Question

A hollow metallic sphere the outer and inner diameter of which are $d_1$ and $d_2$ floats on the surface of the liquid. The density of the metal is ${\rho }_1$ and the density of the liquid is ${\rho }_2$. What weight must be added inside the sphere in order for it to float below the level of liquid?

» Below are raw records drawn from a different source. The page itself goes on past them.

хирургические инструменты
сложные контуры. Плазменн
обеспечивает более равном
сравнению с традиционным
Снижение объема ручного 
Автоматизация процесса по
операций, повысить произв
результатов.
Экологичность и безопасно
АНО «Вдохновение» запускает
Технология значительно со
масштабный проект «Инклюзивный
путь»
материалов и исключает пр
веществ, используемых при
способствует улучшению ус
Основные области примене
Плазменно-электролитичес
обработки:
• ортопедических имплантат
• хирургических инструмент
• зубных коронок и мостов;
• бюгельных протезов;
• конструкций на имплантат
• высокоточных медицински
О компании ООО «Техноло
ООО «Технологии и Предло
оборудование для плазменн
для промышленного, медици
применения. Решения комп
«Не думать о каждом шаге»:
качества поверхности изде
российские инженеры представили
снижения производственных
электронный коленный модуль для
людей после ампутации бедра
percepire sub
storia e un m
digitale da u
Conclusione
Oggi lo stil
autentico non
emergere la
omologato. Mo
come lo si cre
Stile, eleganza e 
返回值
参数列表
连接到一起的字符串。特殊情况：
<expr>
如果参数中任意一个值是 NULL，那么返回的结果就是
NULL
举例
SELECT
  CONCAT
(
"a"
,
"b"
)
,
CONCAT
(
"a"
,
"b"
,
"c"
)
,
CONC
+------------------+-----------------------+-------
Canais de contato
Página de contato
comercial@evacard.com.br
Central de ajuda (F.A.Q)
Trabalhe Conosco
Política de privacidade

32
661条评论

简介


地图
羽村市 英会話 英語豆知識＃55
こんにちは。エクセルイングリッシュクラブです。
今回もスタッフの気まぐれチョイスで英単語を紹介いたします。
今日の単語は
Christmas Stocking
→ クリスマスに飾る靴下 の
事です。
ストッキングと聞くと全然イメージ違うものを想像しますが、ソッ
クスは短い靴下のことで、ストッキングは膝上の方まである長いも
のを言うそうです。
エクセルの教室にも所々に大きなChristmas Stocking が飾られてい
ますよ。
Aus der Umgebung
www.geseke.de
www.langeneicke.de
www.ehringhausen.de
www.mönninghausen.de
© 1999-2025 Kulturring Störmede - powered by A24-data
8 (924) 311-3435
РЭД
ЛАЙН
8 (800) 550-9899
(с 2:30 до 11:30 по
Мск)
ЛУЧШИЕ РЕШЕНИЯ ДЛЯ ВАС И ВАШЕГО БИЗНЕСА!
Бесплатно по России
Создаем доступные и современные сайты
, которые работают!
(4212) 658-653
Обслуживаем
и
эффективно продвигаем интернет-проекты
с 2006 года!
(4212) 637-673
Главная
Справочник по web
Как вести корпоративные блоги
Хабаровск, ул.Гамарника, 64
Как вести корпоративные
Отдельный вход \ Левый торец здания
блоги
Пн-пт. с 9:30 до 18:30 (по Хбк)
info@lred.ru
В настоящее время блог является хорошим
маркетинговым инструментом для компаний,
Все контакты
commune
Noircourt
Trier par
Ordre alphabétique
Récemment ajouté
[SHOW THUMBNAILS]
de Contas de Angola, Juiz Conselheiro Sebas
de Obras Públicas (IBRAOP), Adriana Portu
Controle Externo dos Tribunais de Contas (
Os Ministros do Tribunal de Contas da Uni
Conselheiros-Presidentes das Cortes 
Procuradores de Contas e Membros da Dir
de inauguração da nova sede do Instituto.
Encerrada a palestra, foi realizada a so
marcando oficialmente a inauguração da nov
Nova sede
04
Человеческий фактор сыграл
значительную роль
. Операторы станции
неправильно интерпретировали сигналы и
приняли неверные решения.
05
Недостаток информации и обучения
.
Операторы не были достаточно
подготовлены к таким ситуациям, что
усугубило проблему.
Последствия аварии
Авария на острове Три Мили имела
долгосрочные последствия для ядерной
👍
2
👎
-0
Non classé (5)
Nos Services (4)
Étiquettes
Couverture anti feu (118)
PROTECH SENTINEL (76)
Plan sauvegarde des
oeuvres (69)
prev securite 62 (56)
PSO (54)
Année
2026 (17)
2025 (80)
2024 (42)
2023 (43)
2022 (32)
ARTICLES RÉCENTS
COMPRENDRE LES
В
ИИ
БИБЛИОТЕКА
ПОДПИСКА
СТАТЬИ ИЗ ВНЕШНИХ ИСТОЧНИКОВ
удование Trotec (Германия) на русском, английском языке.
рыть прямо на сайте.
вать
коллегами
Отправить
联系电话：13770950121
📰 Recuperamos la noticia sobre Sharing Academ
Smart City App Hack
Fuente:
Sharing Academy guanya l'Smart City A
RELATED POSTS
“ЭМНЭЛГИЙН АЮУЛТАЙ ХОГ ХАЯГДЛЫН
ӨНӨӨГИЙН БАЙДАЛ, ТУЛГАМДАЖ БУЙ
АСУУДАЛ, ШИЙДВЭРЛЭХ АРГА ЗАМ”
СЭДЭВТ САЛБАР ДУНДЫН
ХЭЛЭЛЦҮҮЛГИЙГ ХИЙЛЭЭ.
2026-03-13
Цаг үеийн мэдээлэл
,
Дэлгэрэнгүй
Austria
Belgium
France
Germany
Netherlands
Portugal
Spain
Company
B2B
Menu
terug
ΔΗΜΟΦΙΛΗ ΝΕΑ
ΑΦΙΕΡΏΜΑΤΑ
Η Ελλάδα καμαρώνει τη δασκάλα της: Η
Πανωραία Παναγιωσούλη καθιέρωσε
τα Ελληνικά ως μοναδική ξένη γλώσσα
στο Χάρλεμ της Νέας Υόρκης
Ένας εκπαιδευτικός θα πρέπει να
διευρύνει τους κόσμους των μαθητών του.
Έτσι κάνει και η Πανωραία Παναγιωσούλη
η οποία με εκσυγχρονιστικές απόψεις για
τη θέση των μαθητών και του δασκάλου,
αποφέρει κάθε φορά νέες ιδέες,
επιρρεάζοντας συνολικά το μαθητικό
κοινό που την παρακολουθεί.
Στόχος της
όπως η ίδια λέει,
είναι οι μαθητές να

• A. $\pi \left[d_1^3\right({\rho }_2-{\rho }_1)+d_2^3{\rho }_1]g$
• B. $\frac{\pi }{6}\left[d_1^3\right({\rho }_2-{\rho }_1)+d_2^3{\rho }_1]g$
• C. $\frac{4\pi }{3}\left[d_1^3\right({\rho }_2-{\rho }_1)+d_2^3{\rho }_1]g$
• D. $\frac{4\pi }{3}{d}_1^3({\rho }_2-{\rho }_1)g$

Answer 1

The correct option is B $\frac{\pi }{6}\left[d_1^3\right({\rho }_2-{\rho }_1)+d_2^3{\rho }_1]g$

Weight of liquid displaced $=\frac{4}{3}\pi {\left(\frac{d_1}{2}\right)}^3{\rho }_{2}g$
Weight of metal sphere $=[\frac{4}{3}\pi {\left(\frac{d_1}{2}\right)}^3-\frac{4}{3}\pi {\left(\frac{d_2}{2}\right)}^3]{\rho }_{1}g$
Using the law of floatation
$\text{weight of sphere + extra weight}=\text{weight of liquid displaced}$
$\Rightarrow [\frac{4}{3}\pi {\left(\frac{d_1}{2}\right)}^3-\frac{4}{3}\pi {\left(\frac{d_2}{2}\right)}^3]{\rho }_{1}g+x=\frac{4}{3}\pi {\left(\frac{d_1}{2}\right)}^3{\rho }_{2}g$
by solving the above equation we get
$x=\frac{\pi }{6}\left[d_1^3\right({\rho }_2-{\rho }_1)+d_2^3{\rho }_1]g$